But she does fall for a scam – a phony $10,000 bail request for Danny, whose voice the swindlers clone over the phone. For those counting, this is the second movie this year that’s started with telescammers bilking a kindly old woman out of a giant chunk of change. Thelma, in fact, premiered at Sundance just six days after Jason Statham’s Beekeeper put the cold-calling scum of the Earth in his crosshairs. Sadly, Squibb does not chop off a phisher’s fingers with a buzzsaw in this movie. But her character does resolve to take matters into her own hands and track down the bad guys, if only to prove to herself and her family that she doesn’t need anyone else to solve her problems for her.

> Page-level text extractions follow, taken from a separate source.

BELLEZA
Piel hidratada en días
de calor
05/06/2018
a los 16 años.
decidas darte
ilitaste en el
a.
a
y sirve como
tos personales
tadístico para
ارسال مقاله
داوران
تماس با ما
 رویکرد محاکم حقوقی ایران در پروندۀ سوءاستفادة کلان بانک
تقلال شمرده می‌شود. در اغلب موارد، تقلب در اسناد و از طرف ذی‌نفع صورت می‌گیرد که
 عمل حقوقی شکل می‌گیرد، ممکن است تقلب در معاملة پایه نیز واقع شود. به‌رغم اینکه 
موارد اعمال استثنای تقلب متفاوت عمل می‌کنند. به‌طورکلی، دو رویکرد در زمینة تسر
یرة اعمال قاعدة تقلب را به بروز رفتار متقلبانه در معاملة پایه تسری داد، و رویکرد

Thelma is a comedy for people who might find the very idea of an action movie starring a polite, technology-challenged grandmother hilarious on principle. Much of the humor hinges on Margolin applying certain urgent-thriller affectations to situations modest in scale and fairly low on danger. Some sub-Ocean’s Eleven heist music kicks in when Thelma plots to lift a handgun from a less mobile senior. Elsewhere, a climactic suspense sequence comes down to whether she can figure out how to close a pop-up window. Much has been made of the nonagenarian Squibb doing her own stunts – a savvy PR hook the film teases with an early scene of Thelma and Danny watching Mission: Impossible. But these sequences are all variations on the same tame joke. Watching Squibb speed around a retirement community on a stolen scooter, it’s difficult to say that Thelma is much different than a young-at-heart yukfest like Zach Braff’s Going in Style remake or half of the comedies Robert De Niro makes these days.

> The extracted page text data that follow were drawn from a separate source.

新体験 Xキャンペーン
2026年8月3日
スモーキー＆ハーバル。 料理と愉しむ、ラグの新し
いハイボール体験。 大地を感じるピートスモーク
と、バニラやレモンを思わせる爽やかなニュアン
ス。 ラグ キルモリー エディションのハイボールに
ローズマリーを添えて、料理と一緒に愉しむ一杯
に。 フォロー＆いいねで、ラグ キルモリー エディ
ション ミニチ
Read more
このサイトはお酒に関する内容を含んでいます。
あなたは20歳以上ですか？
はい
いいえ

When not tracing his heroine’s sputtering cross-town voyage to get her money back, Margolin lingers with her concerned relatives. It’s always nice to see Parker Posey and Clark Gregg in anything, but their helicopter-parent characters – fussing over both the younger Danny and the older Thelma – suggest that this is one family where likability majorly skipped a generation. Too much of the movie’s slim 98-minute runtime is devoted to Danny’s post-breakup fears that he’s a helpless screwup. In paralleling his story with Thelma’s, the movie makes a sweet point about how everyone wants to feel in control of their lives, regardless of age. But it’s a pretty drippy subplot, like something out of an equally mild but less distinctive indie comedy. At least these scenes could be said to make Thelma’s ambling misadventure look more exciting by comparison.

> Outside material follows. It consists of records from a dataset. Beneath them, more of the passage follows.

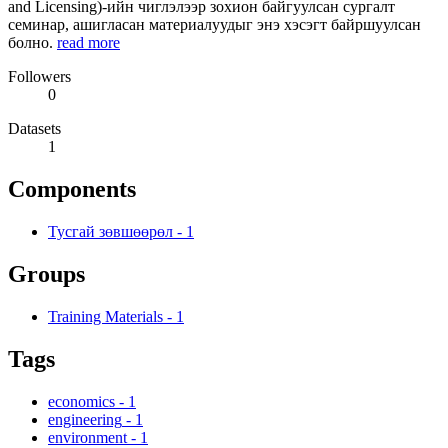
and Licensing)-ийн чиглэлээр зохион байгуулсан сургалт
семинар, ашигласан материалуудыг энэ хэсэгт байршуулсан
болно.
read more
Followers
0
Datasets
1
Components
Тусгай зөвшөөрөл
-
1
Groups
Training Materials
-
1
Tags
economics
-
1
engineering
-
1
environment
-
1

You can hear whispers of a deeper movie whenever Margolin slows the action and gives Squibb the floor. She has great chemistry with the late Richard Roundtree, who’s affecting and dignified as Ben, a fellow widower and old friend who Thelma ropes into her plan. That we’re seeing his final performance lends some extra weight to the pair’s conversations about getting older, losing loved ones, and struggling to maintain some semblance of autonomy in your twilight years. “Means well” is the definition of damning with faint praise, but Thelma really does; at its best, the film acknowledges the challenges the elderly face in navigating a world that alternately exploits and dismisses them.
Sadly, June Squibb does not chop off a phisher’s fingers with a buzzsaw in this movie.
“Let’s not be maudlin,” Thelma tells Ben when they first reunite. The movie, to its credit, rarely is. Or is that to Squibb’s credit? Rising to the occasion of this long-overdue star vehicle, she makes Thelma a little salty, a little sweet, a real person, and never a cliché – which is no small feat given that she’s playing, quite literally, a gun-toting grandma. If the film manages to straddle the line between finding good-natured humor in the character’s cluelessness about gadgets without totally making older Americans the butt of the joke, Squibb is the reason. She deserves this moment at center stage. May she get another that doesn’t combine a hearing-aid gag with a walking-away-from-an-explosion gag.